Produce a word-for-word copy of the data that follows, excluding images.

Given data:
####################

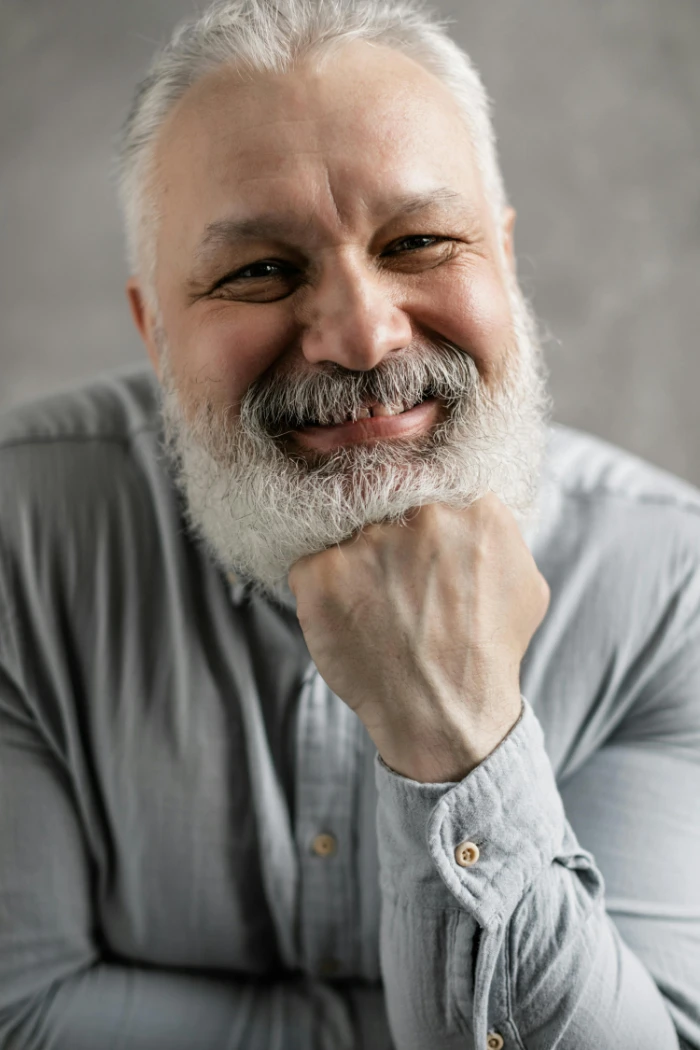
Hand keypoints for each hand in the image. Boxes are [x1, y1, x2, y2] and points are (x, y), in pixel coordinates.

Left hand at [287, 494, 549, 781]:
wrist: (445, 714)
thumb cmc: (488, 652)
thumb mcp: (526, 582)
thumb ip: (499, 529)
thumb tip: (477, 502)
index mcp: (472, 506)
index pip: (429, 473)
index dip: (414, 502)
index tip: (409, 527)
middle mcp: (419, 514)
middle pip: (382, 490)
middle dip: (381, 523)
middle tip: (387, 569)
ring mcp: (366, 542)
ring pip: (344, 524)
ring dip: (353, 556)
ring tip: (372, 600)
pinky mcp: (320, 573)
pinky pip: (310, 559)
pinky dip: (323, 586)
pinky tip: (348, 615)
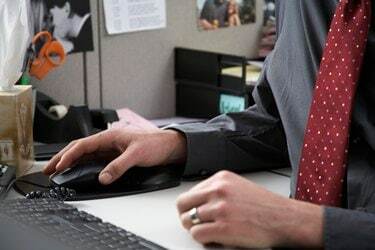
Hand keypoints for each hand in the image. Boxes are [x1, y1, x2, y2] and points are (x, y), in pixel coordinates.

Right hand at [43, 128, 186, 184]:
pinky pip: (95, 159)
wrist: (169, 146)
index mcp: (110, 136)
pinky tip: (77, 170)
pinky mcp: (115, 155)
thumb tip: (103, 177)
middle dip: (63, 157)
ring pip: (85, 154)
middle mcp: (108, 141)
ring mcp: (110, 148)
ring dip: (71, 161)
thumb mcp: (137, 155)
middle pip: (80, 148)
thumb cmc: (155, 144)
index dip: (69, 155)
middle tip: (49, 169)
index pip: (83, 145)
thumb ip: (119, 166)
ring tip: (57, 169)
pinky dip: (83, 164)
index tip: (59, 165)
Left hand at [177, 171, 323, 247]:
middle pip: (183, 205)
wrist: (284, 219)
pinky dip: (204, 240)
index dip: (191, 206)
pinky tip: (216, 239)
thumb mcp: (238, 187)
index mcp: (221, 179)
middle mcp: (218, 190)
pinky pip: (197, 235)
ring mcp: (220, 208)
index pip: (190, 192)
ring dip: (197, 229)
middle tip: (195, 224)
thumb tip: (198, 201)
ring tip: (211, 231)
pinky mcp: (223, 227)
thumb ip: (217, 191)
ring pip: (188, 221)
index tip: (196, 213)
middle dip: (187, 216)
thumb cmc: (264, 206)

####################

Expected output:
Hand keypoints for each hand in the image. Boxes are [x1, y1, x2, y2] and points are (x, y), in pixel coordinates.

Left hand at [287, 494, 549, 781]:
wrist: (445, 714)
thumb cmc: (488, 652)
thumb mcp: (526, 582)
thumb ip: (499, 529)
thumb tip: (477, 502)
index mcp: (472, 506)
index pip: (429, 473)
index dip: (414, 502)
index tip: (409, 527)
middle mcp: (419, 514)
middle pip: (382, 490)
middle dip: (381, 523)
middle tip: (387, 569)
ring mcp: (366, 542)
ring pip: (344, 524)
ring dip: (353, 556)
ring tip: (372, 600)
pinky mcp: (320, 573)
pinky pip: (310, 559)
pinky dip: (323, 586)
pinky tip: (348, 615)
Hand keypoints for each hand in the image. Boxes are [x1, y1, x2, y2] and points are (x, y), in pixel coordinates.

Right hand at [43, 128, 186, 184]:
pinky pip: (95, 159)
wrist: (169, 146)
index mcp: (110, 136)
pinky tip: (77, 170)
pinky mcp: (115, 155)
thumb tip: (103, 177)
middle dip: (63, 157)
ring pip: (85, 154)
middle mcp: (108, 141)
ring mcp: (110, 148)
ring dip: (71, 161)
thumb mcp: (137, 155)
middle pip: (80, 148)
thumb cmc: (155, 144)
index dip: (69, 155)
middle tip: (49, 169)
index pip: (83, 145)
thumb ip: (119, 166)
ring tip: (57, 169)
pinky dip: (83, 164)
index tip: (59, 165)
Left hand at [177, 171, 323, 247]:
middle pip: (183, 205)
wrist: (284, 219)
pinky dip: (204, 240)
index dip: (191, 206)
pinky tip: (216, 239)
thumb mcp: (238, 187)
index mcp: (221, 179)
middle mcp: (218, 190)
pinky pip: (197, 235)
ring mcp: (220, 208)
index pip: (190, 192)
ring dip: (197, 229)
middle tip: (195, 224)
thumb tip: (198, 201)
ring tip: (211, 231)
pinky mcp: (223, 227)
thumb ip: (217, 191)
ring pip: (188, 221)
index tip: (196, 213)
middle dip: (187, 216)
thumb cmc: (264, 206)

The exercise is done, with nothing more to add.